Window: A sliding window operation composed of three parameters: batch size, window length, and sliding interval. This operation combines multiple batches of RDD into one calculation.
ForeachRDD: this operation is an output operation, which is special.
/** * Apply a function to each RDD in this DStream. This is an output operator, so * 'this' DStream will be registered as an output stream and therefore materialized. */ def foreachRDD(foreachFunc: (RDD[T], Time) => Unit) { new ForEachDStream(this, context.sparkContext.clean(foreachFunc, false)).register() }
Integration with Spark SQL and DF
Example
This is similar to the control logic.
Cache
For window operations, the data received by default is persist in the memory.

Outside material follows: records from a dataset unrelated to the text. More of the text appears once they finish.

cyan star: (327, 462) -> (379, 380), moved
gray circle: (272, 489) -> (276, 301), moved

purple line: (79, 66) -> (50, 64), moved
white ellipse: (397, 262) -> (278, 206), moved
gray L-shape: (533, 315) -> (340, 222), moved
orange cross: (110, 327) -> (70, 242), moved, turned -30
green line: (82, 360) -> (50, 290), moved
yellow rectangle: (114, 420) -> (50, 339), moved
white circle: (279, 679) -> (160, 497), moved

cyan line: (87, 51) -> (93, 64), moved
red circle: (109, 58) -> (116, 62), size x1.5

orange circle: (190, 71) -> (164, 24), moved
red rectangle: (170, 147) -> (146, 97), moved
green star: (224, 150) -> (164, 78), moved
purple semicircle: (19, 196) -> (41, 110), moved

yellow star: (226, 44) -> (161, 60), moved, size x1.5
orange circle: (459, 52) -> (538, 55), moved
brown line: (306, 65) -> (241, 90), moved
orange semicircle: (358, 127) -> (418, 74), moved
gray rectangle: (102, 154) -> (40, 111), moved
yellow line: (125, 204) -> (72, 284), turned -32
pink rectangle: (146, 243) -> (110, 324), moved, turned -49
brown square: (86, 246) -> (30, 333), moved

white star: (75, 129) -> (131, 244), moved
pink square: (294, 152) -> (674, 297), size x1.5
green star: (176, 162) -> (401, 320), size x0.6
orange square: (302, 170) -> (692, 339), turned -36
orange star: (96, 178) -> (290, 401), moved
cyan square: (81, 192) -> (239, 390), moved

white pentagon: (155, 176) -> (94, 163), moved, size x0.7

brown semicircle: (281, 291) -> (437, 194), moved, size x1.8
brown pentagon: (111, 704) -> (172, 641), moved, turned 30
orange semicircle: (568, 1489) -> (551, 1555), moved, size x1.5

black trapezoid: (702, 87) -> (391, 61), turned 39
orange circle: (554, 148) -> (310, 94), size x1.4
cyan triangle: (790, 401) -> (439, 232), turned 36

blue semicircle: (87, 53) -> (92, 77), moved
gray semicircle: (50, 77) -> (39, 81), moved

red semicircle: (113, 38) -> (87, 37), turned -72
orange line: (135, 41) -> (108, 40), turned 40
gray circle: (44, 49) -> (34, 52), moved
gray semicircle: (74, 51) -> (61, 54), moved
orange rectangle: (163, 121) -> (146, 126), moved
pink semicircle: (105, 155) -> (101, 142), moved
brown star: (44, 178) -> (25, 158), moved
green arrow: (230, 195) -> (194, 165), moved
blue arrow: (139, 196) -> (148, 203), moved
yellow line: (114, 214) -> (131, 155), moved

For flume and kafka source, replicate the data received by default is saved in two copies.
Checkpoint
The result RDD of state-related streamcompute will be directed to HDFS by cp. The original Article is as follows:
Data checkpointing-Saving of the generated RDDs to reliable storage. this is necessary in some stateful transformations that combine data processing SS multiple batches. in such transformations, the generated RDDs depends on RDDs of previous batches, which causes the length of the dependency chain to keep increasing with time. to avoid such unbounded increase in recovery time (proportional to dependency chain), intermediate RDDs of stateful transformations are periodically checkpointed to reliable storage (e.g. HDFS) to cut off the dependency chains.
The cp interval can also be set. You can perform one cp operation in multiple batches.
Cp operations are synchronized.
A simple flow task without state operations can be disabled.
The driver metadata also has a cp policy. When driver cp is usedStreamingContext
Objects are written to reliable storage.